Well, that's not a big surprise, is it? Still, it makes me sad--and that's just the beginning.
There is, of course, the requisite bad news from Washington:
A Senate panel advanced a constitutional ban on same-sex marriage on Thursday as the committee chairman shouted "good riddance" to a Democrat who walked out of the tense session.And tonight is all set for sadness, with the end of Will & Grace looming alongside the death of Marissa on The O.C. as dueling farewells.
Seriously, what will become of TV in our house next year? We're down to one sitcom, How I Met Your Mother. A recent addition to the DVR, Everwood, got the ax today. House and Boston Legal are coming back, as is Desperate Housewives. But what will fill the void left by The West Wing? And, after January's eight-episode mini-season, how will anything replace The Sopranos?
I know I've waxed poetic about the death of TV shows before (see Six Feet Under, Friends, Sex and the City, Queer as Folk, et al.), but it really does feel like a death-blow is being administered to our TV schedule.
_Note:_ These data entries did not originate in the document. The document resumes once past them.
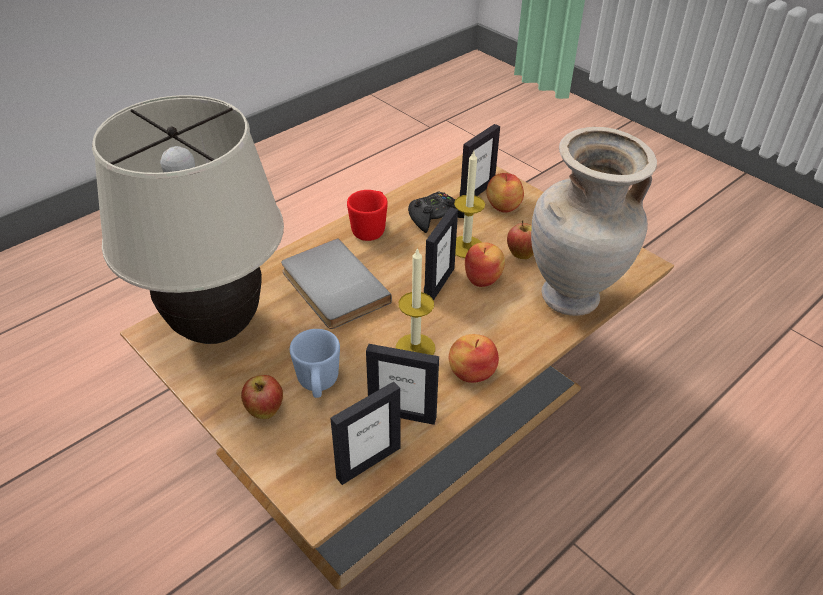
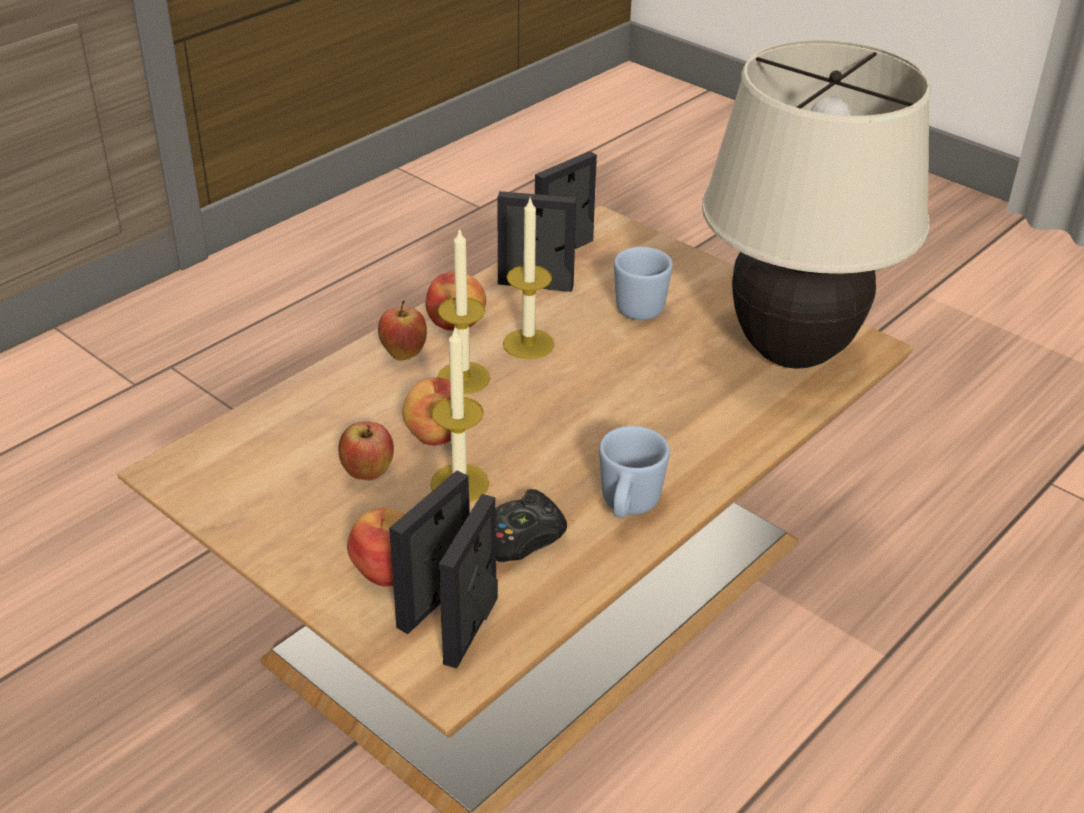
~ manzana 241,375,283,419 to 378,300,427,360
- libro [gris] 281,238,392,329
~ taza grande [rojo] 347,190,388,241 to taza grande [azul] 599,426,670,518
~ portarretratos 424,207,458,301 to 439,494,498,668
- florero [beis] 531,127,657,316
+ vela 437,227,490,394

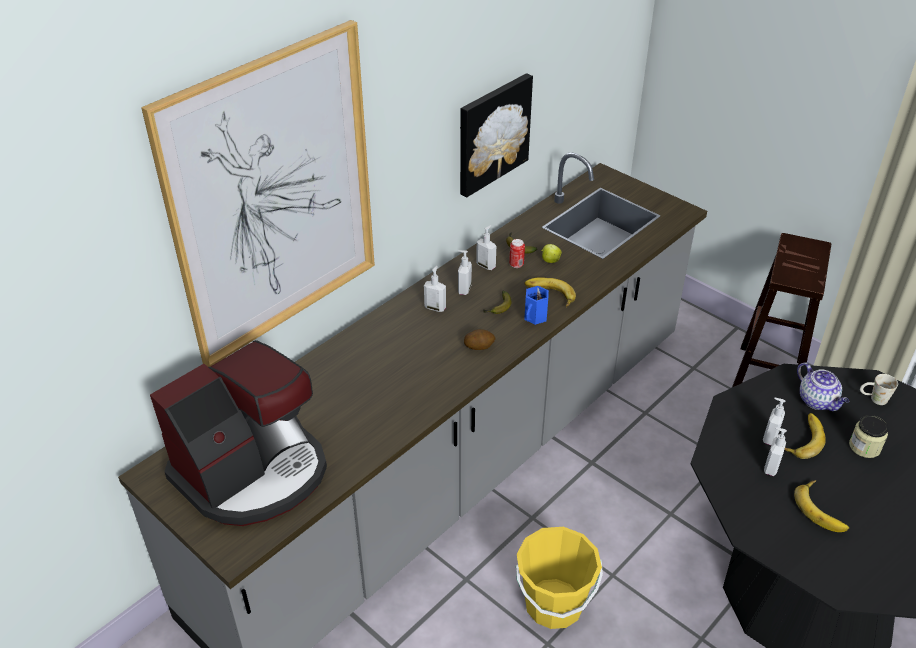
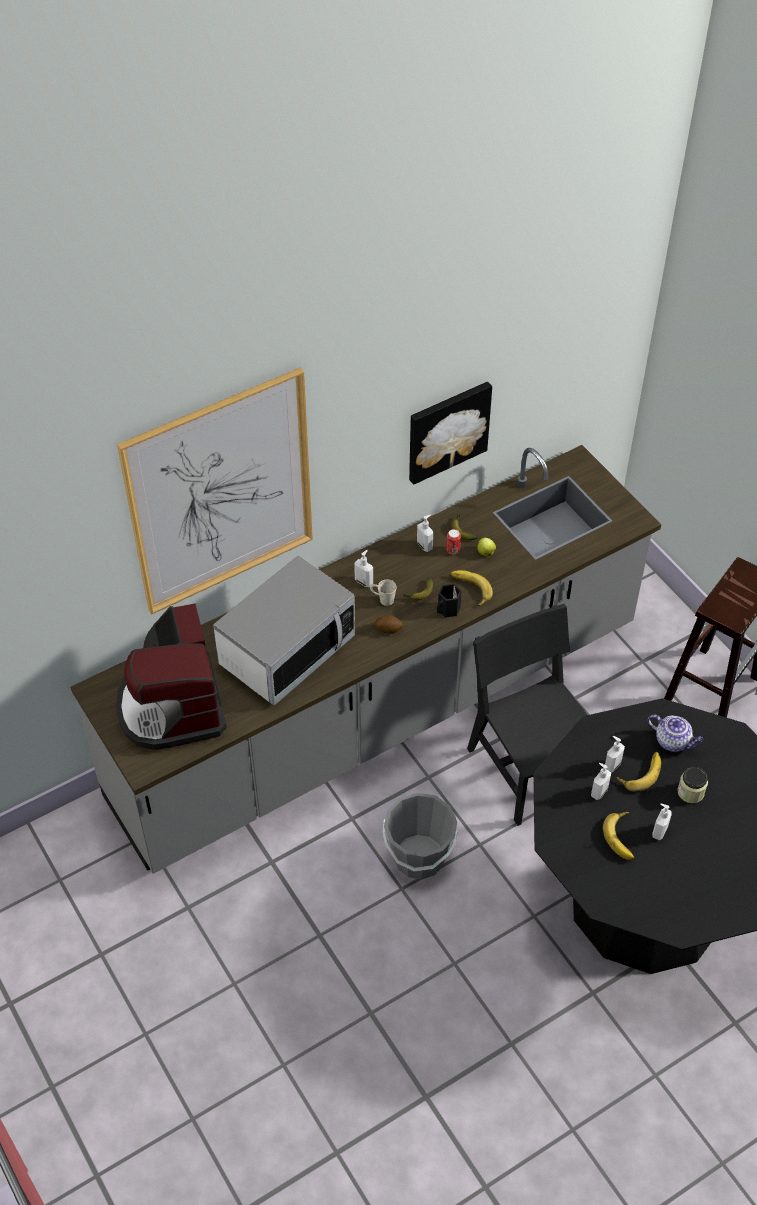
~ cafetera 150,340,327,526 = 116,604,227,750 105 degrees clockwise
~ dispensador de jabón 458,250,472,295 to 652,804,672,840
~ cubo [amarillo] 516,527,603,629 to cubo [gris] 382,793,458,879
~ taza grande [azul] 524,286,549,325 to taza grande [negro] 437,584,461,618
~ tetera 797,362,849,411 = 648,715,704,752 45 degrees counterclockwise
~ taza grande [blanco] 860,374,898,405 to 370,579,397,606
+ microondas 213,555,355,705
+ silla [negro] 467,604,587,826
As of tonight, Meet the Press and Sunday night football may be the only reasons we have to turn on NBC. (I know I should get into The Office, but the British version is stuck in my brain.) ABC gets two hours, Fox gets two if The O.C. can hold my interest (and fend off ABC's Grey's Anatomy in the ratings), CBS gets 30 minutes, and the new CW gets nothing. Yes, new seasons of Rome and Big Love will come eventually. But the cupboard is looking decidedly bare: 4.5 hours of prime-time television in a normal week this fall? We were watching nearly that just on Sunday nights most of this spring.
I realize this is a good problem--we don't need to watch so much TV--and also that when Idol and The Sopranos come back at the same time next winter we'll suddenly have an avalanche of shows and no time to watch them. In the meantime, though, tonight's Will & Grace finale will be a just a little bit sadder because it seems so irreplaceable.